→ **ABOUT THIS TASK**
In the text on planning for a disabled person, what are the SNTs drafted into all Wills called?

→ **STUDY TEXT**
##############################

PLANNING FOR THE NEEDS OF A DISABLED PERSON
According to the Centers for Disease Control and Prevention (“CDC”), approximately 20% of U.S adults are disabled. A growing number of people between the ages of 45 and 64 are becoming disabled. Some argue that the recent economic downturn, coupled with caring for adult parents and young adult children may be contributing factors.
Approximately 15% of U.S. children have one or more developmental disabilities. According to the CDC, autism spectrum disorders have increased approximately 23% since 2009 and 73% since 2007!
The increasing amount of disabled individuals necessitates the need for an elder law attorney who incorporates special needs planning into his/her practice. Our practice regularly includes the use of supplemental needs trusts (“SNTs”) to preserve the assets of disabled individuals while maintaining government benefits such as Medicaid and/or SSI eligibility.
SNTs can be created with the assets of a third party or the assets of the disabled person. For instance, a parent who has a disabled child may be advised to create a SNT to hold that disabled person’s inheritance upon the death of the parent. The parent can appoint a trustee who can use the assets of the trust at his/her discretion for the benefit of the disabled child while preserving Medicaid and SSI benefits.
Often, couples include SNTs in their Wills to preserve the assets of the well spouse who predeceases an ill spouse after working with us to obtain Medicaid eligible.
In other cases, personal injury settlements received by a disabled person can be transferred to a SNT. Planning for disabilities does not only include the known but also the unknown. It is common practice in my Firm to draft SNTs in all Wills since you never know when someone can become disabled. These are called trigger SNTs.

##############################

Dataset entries
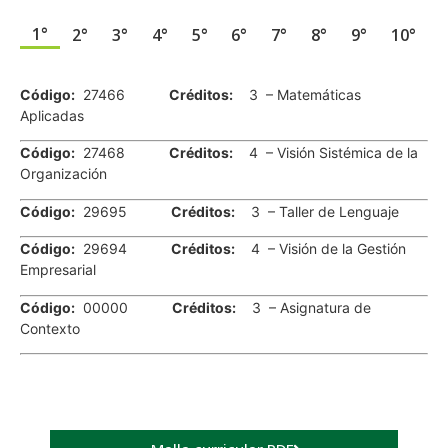
1°
2°
3°
4°
5°
6°
7°
8°
9°
10°
.
Código:
27466
Créditos:
3 – Matemáticas
Aplicadas
Código:
27468
Créditos:
4 – Visión Sistémica de la
Organización
Código:
29695
Créditos:
3 – Taller de Lenguaje
Código:
29694
Créditos:
4 – Visión de la Gestión
Empresarial
Código:
00000
Créditos:
3 – Asignatura de
Contexto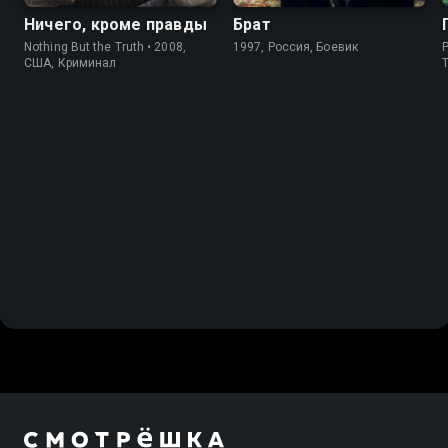
Ничего, кроме правды
Брат
Nothing But the Truth • 2008,
1997, Россия, Боевик
P
США, Криминал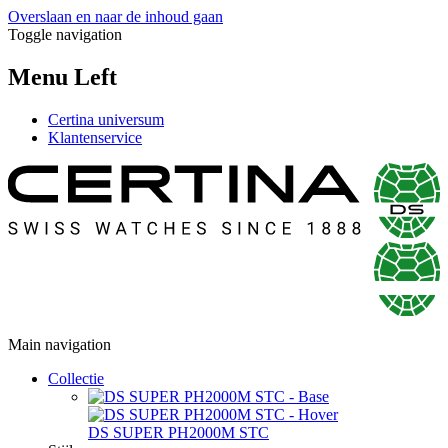
Overslaan en naar de inhoud gaan
Toggle navigation
Menu Left
Certina universum
Klantenservice
Main navigation
Collectie
DS SUPER PH2000M STC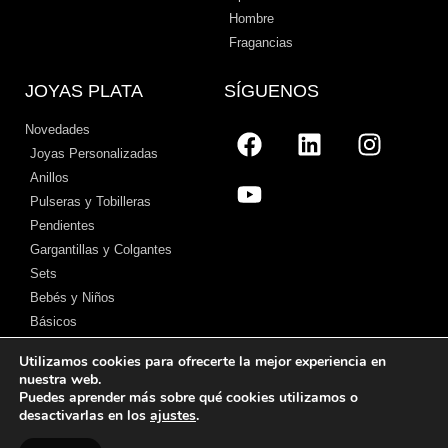
Hombre
Fragancias
JOYAS PLATA
SÍGUENOS
Novedades
Joyas Personalizadas
Anillos
Pulseras y Tobilleras
Pendientes
Gargantillas y Colgantes
Sets
Bebés y Niños
Básicos
Utilizamos cookies para ofrecerte la mejor experiencia en
nuestra web.
Puedes aprender más sobre qué cookies utilizamos o
Aviso legal
–
Políticas de privacidad
–
Política de cookies
–
Nosotros
desactivarlas en los
ajustes
.
© 2026 Cristian Lay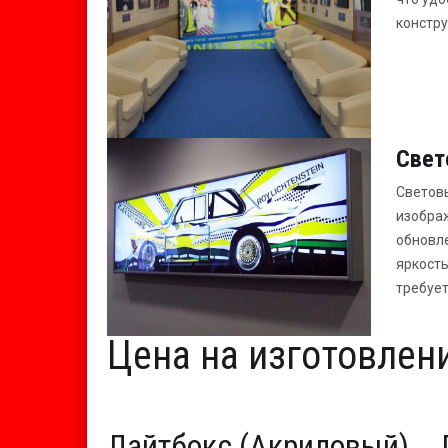
констр
Свет
Световы
изображ
обновл
яркость
требует
Цена на изготовлен
Лайтбокс (Акриловый)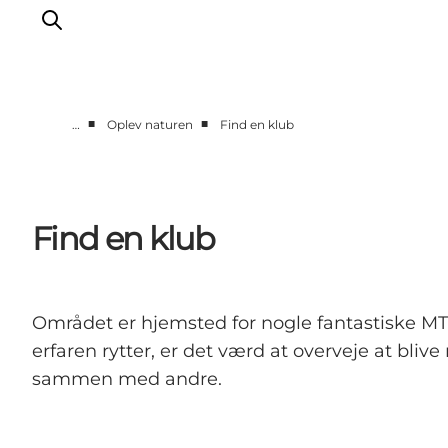
■
■
…
Oplev naturen
Find en klub
Oplev naturen
Opdag byerne
Det sker
Find en klub
Getaway
Overnatning
Planlæg
Området er hjemsted for nogle fantastiske MT
erfaren rytter, er det værd at overveje at bl
sammen med andre.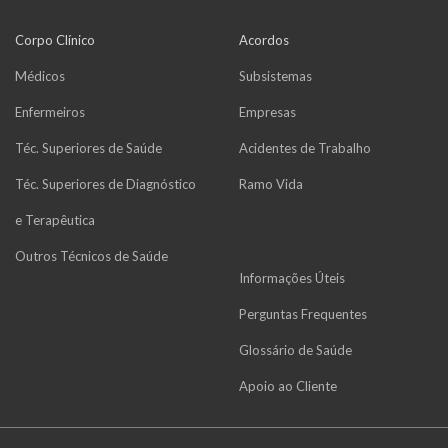
Corpo Clínico
Acordos
Médicos
Subsistemas
Enfermeiros
Empresas
Téc. Superiores de Saúde
Acidentes de Trabalho
Téc. Superiores de Diagnóstico
Ramo Vida
e Terapêutica
Outros Técnicos de Saúde
Informações Úteis
Perguntas Frequentes
Glossário de Saúde
Apoio ao Cliente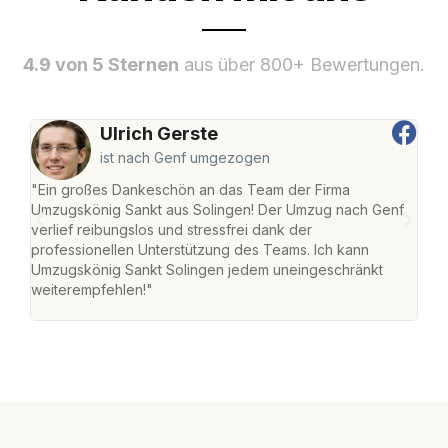
4.9 von 5 Sternen
aus über 800+ Bewertungen.
Ulrich Gerste
ist nach Genf umgezogen
"Ein großes Dankeschön an das Team der Firma
"Die
Umzugskönig Sankt aus Solingen! Der Umzug nach Genf
mei
verlief reibungslos und stressfrei dank der
Team
professionellen Unterstützung des Teams. Ich kann
habe
Umzugskönig Sankt Solingen jedem uneingeschränkt
an m
weiterempfehlen!"
groß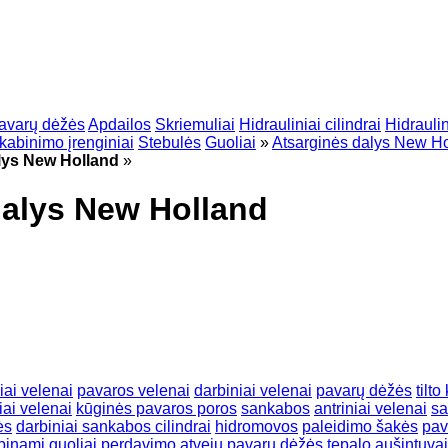
avarų dėžės
Apdailos
Skriemuliai
Hidrauliniai cilindrai
Hidraulin
kabinimo įrenginiai
Stebulės
Guoliai
»
Atsarginės dalys New H
alys New Holland
»
 dalys New Holland
iai velenai
pavaros velenai
darbiniai velenai
pavarų dėžės
tilt
iai velenai
kūginės pavaros poros
sankabos
antriniai velenai
sa
ės
darbiniai sankabos cilindrai
hidromovos
paleidimo šakės
pav
inami guoliai
perdavimo atvejų
pavarų dėžės tepalo aušintuvai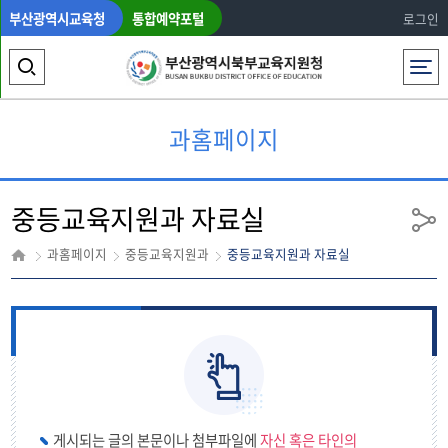
부산광역시교육청
통합예약포털
로그인
전체메뉴
검
색
과홈페이지
영
역
중등교육지원과 자료실
열
공
유
기
과홈페이지
중등교육지원과
중등교육지원과 자료실
게시되는 글의 본문이나 첨부파일에
자신 혹은 타인의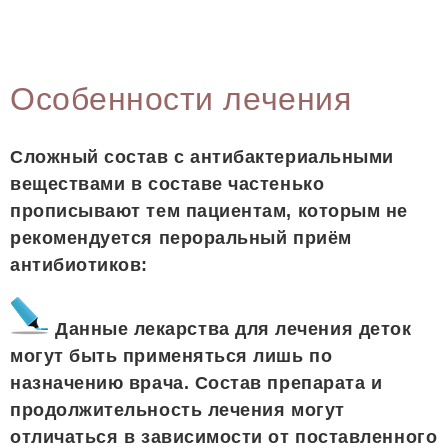
Особенности лечения
Сложный состав с антибактериальными
веществами в составе частенько
прописывают тем пациентам, которым не
рекомендуется пероральный приём
антибиотиков:
Данные лекарства для лечения деток
могут быть применяться лишь по
назначению врача. Состав препарата и
продолжительность лечения могут
отличаться в зависимости от поставленного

##############################

→ **ANSWER SECTION**
Trigger SNTs.